## DATASET EXCERPTS
▬▬▬▬▬▬▬▬▬▬
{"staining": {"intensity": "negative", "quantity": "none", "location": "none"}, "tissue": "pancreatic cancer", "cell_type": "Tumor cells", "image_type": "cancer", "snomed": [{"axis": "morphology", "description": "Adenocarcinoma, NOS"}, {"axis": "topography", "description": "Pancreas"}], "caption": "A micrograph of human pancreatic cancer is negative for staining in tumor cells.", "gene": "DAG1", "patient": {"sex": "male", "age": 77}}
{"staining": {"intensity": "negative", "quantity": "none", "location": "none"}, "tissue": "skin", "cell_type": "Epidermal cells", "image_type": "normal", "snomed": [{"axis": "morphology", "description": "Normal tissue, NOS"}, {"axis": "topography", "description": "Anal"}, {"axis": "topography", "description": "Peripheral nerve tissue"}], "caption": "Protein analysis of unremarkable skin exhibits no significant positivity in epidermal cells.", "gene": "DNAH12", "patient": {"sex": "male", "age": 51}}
▬▬▬▬▬▬▬▬▬▬
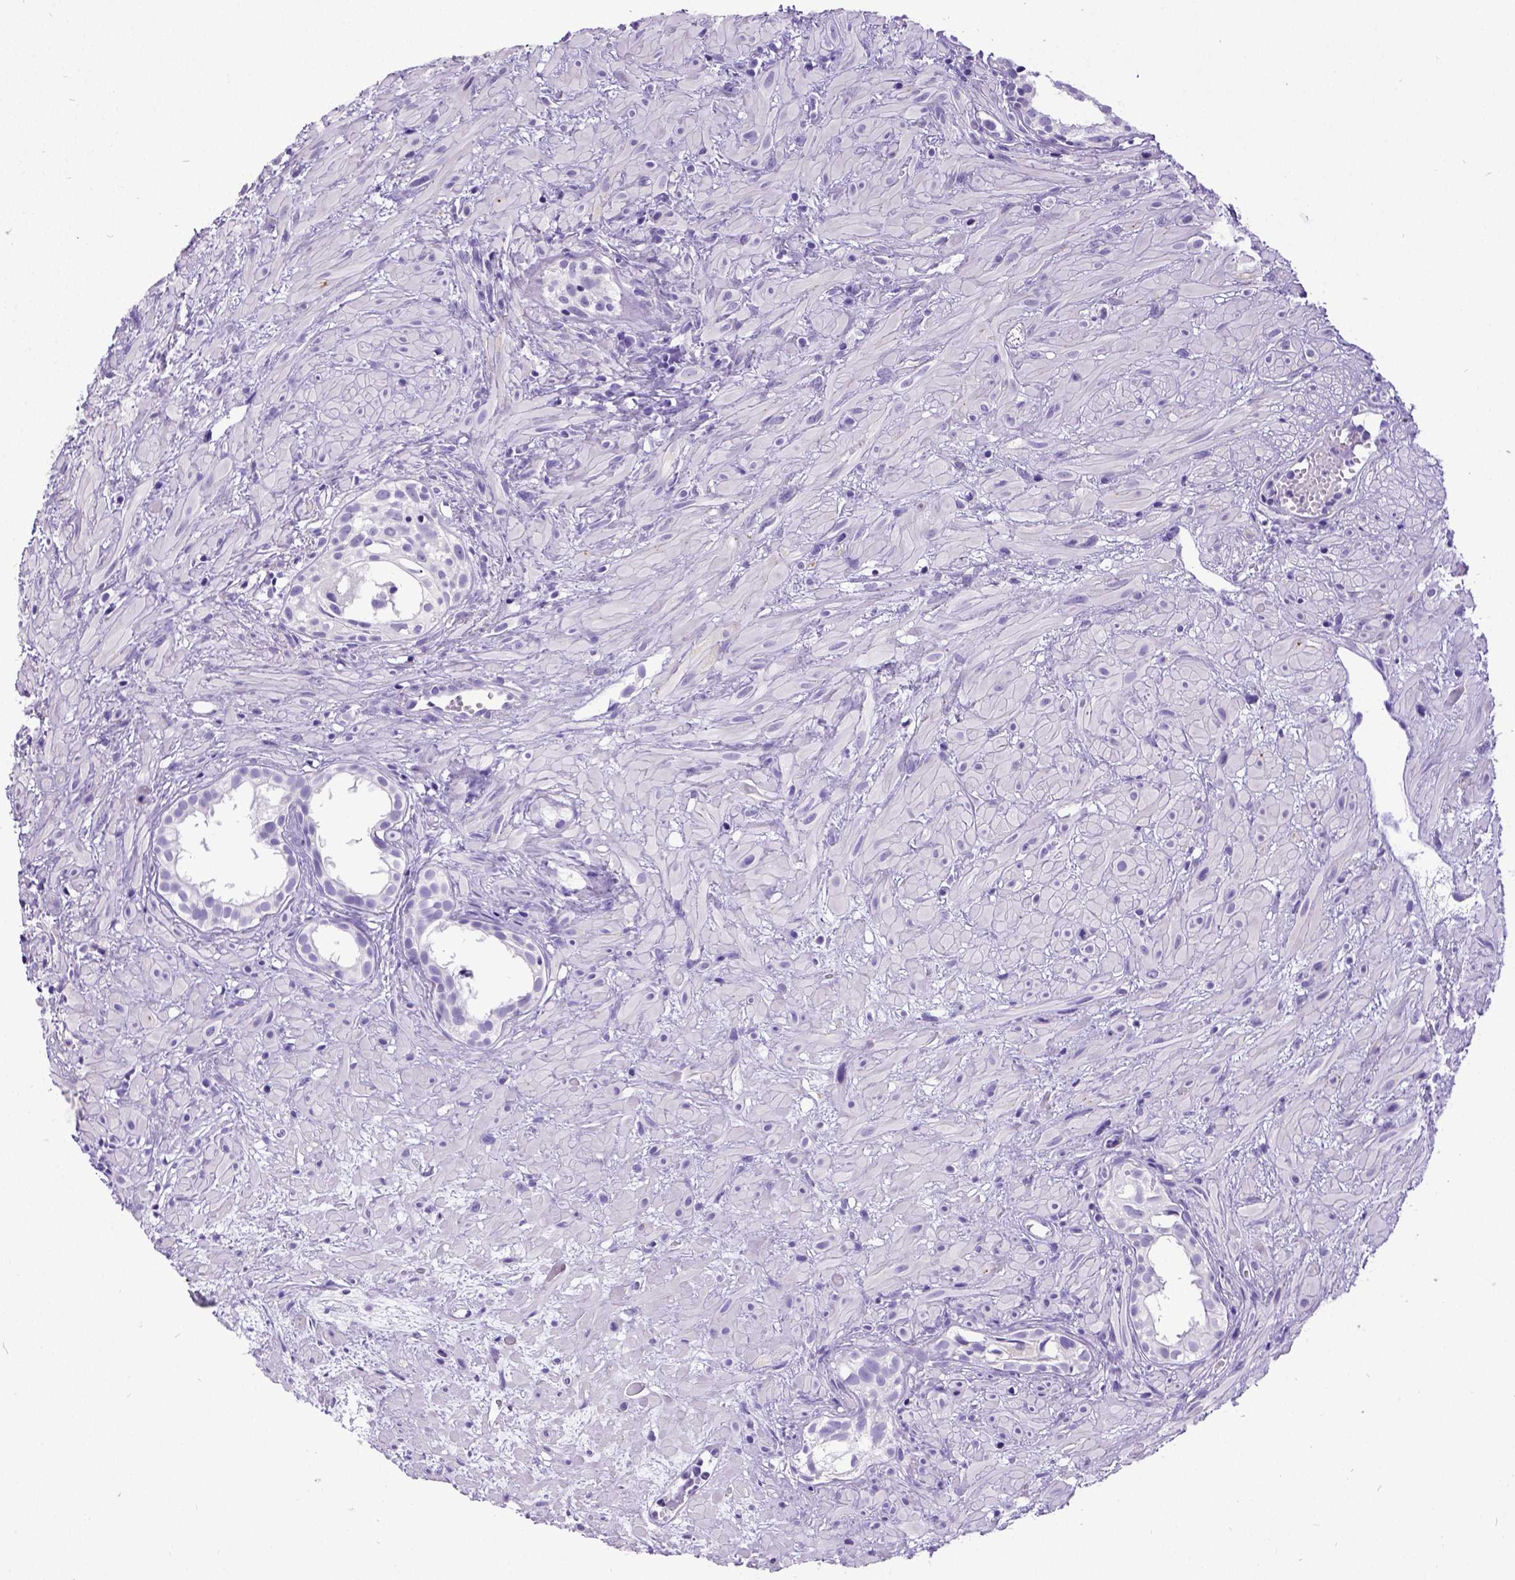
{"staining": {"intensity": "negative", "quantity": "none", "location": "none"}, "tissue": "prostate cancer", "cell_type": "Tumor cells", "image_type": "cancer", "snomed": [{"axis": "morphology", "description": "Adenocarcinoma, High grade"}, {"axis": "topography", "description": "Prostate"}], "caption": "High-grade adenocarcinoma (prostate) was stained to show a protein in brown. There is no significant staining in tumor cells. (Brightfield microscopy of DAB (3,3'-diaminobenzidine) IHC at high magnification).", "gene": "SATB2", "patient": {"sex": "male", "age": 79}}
▬▬▬▬▬▬▬▬▬▬
## WORK INSTRUCTIONS
Restate word for word only the lines above from the line containing "micrograph of human" to the line containing "analysis of unremarkable", both of them included.

## TASK ANSWER
{"staining": {"intensity": "negative", "quantity": "none", "location": "none"}, "tissue": "pancreatic cancer", "cell_type": "Tumor cells", "image_type": "cancer", "snomed": [{"axis": "morphology", "description": "Adenocarcinoma, NOS"}, {"axis": "topography", "description": "Pancreas"}], "caption": "A micrograph of human pancreatic cancer is negative for staining in tumor cells.", "gene": "DAG1", "patient": {"sex": "male", "age": 77}}
{"staining": {"intensity": "negative", "quantity": "none", "location": "none"}, "tissue": "skin", "cell_type": "Epidermal cells", "image_type": "normal", "snomed": [{"axis": "morphology", "description": "Normal tissue, NOS"}, {"axis": "topography", "description": "Anal"}, {"axis": "topography", "description": "Peripheral nerve tissue"}], "caption": "Protein analysis of unremarkable skin exhibits no significant positivity in epidermal cells.", "gene": "DNAH12", "patient": {"sex": "male", "age": 51}}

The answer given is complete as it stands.